UIC women's basketball has made four postseason appearances, including the 2007 WNIT, the 2014 (champions) and 2023 WBI tournaments, and the 2024 WNIT. Missouri Tigers assistant and Oak Park, IL native Ashleen Bracey was hired as head coach in March 2022. In her first season, she led the Flames to the greatest win improvement in the history of the Missouri Valley Conference and the second highest win total in program history. In year two, Bracey's squad went 18-15 and became the first in program history to earn back-to-back postseason appearances after earning a berth in the WNIT. Joanne McCarthy (basketball), sister of actress/model Jenny McCarthy, is UIC's all-time scoring leader with 1,805 points.

===Men's soccer===
UIC's men's soccer team is an 8-time NCAA participant and 11-time conference champion. The 2006 squad was ranked as high as #6 in the NCAA national polls and made it to the second round of the 2006 NCAA Tournament. The Flames reached the "Elite Eight" in the 2007 NCAA Tournament.

UIC opened the new $5M Flames Field in fall 2020. The only collegiate grass pitch in Chicago, it features a grass pitch with state-of-the-art irrigation and drainage systems, a new video board, grass berm seating behind each goal, and a grandstand with capacity for 1,200 offering fans panoramic views of the iconic Chicago skyline.

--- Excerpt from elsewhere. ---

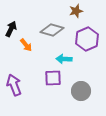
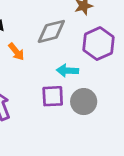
gray diamond: (52, 30) -> (51, 31), turned -30
gray circle: (81, 91) -> (84, 102), moved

Jay DeMerit played for UIC's men's soccer and captained the Vancouver Whitecaps FC in Major League Soccer, and was a former captain of Watford whom he played for in the Premier League and the Championship. Jay also is a former member of the US national team, whom he represented in the 2010 FIFA World Cup. Another Flame, Pat McMahon received an offer to play in Scotland in 2009. Baggio Husidić is a former MLS player who played with Chicago Fire and Los Angeles Galaxy.

===Baseball===
UIC Baseball has made six NCAA Regional Appearances and won 12 regular season conference championships. Former Major League player Curtis Granderson was an All-American for the Flames. A three-time MLB All Star, four-time MLBPA Marvin Miller Man of the Year recipient (2009, 2016, 2018, 2019), and Roberto Clemente Award winner (2016), Granderson's $5 million gift to help build UIC's Granderson Baseball Stadium is among the largest known one-time donations by a professional athlete to his or her alma mater, according to Sports Illustrated.

===Softball===
UIC Softball has made 12 NCAA Regional Appearances and won 11 conference championships. The Flames' 1994 team reached the Women's College World Series.

===Volleyball===
UIC Volleyball has made 5 postseason appearances, including the 2021 NCAA Tournament and the AIAW Championship (1972, 1973, 1974, 1975). The Flames have won 3 conference championships, including the 2021 Horizon League Tournament.

===Women's tennis===
The Flames women's tennis program has been dominant for the past two decades, winning 19 conference championships and making 17 NCAA Tournament appearances.

===Swimming and diving===
UIC men's and women's swimming and diving have won more than 80 individual conference titles. The men's swim team won the Horizon League Championships in 2009. Swimming & Diving 2007 alumni Blake Booher qualified for the 2008 Olympic Swimming Trials in the 50 Freestyle. 2011 alumni Steve Yemm qualified for the 2012 Olympic Swimming Trials in the 100 & 200 Butterfly.

===Discontinued sports===
UIC previously sponsored a football team known as the Chicago Circle Chikas that played at Soldier Field from 1965-1973, a men's ice hockey from 1966-1996, and men's and women's gymnastics teams until 2018-19. The Flames also previously fielded teams in wrestling, men's water polo, and men's golf.

==Spirit squads==
The Flames feature both UIC Cheer and UIC Dance,
as well as the UIC Pep Band. Sparky is the Flames mascot. His number '0' jersey pays homage to UIC's roots as the Chicago Circle campus.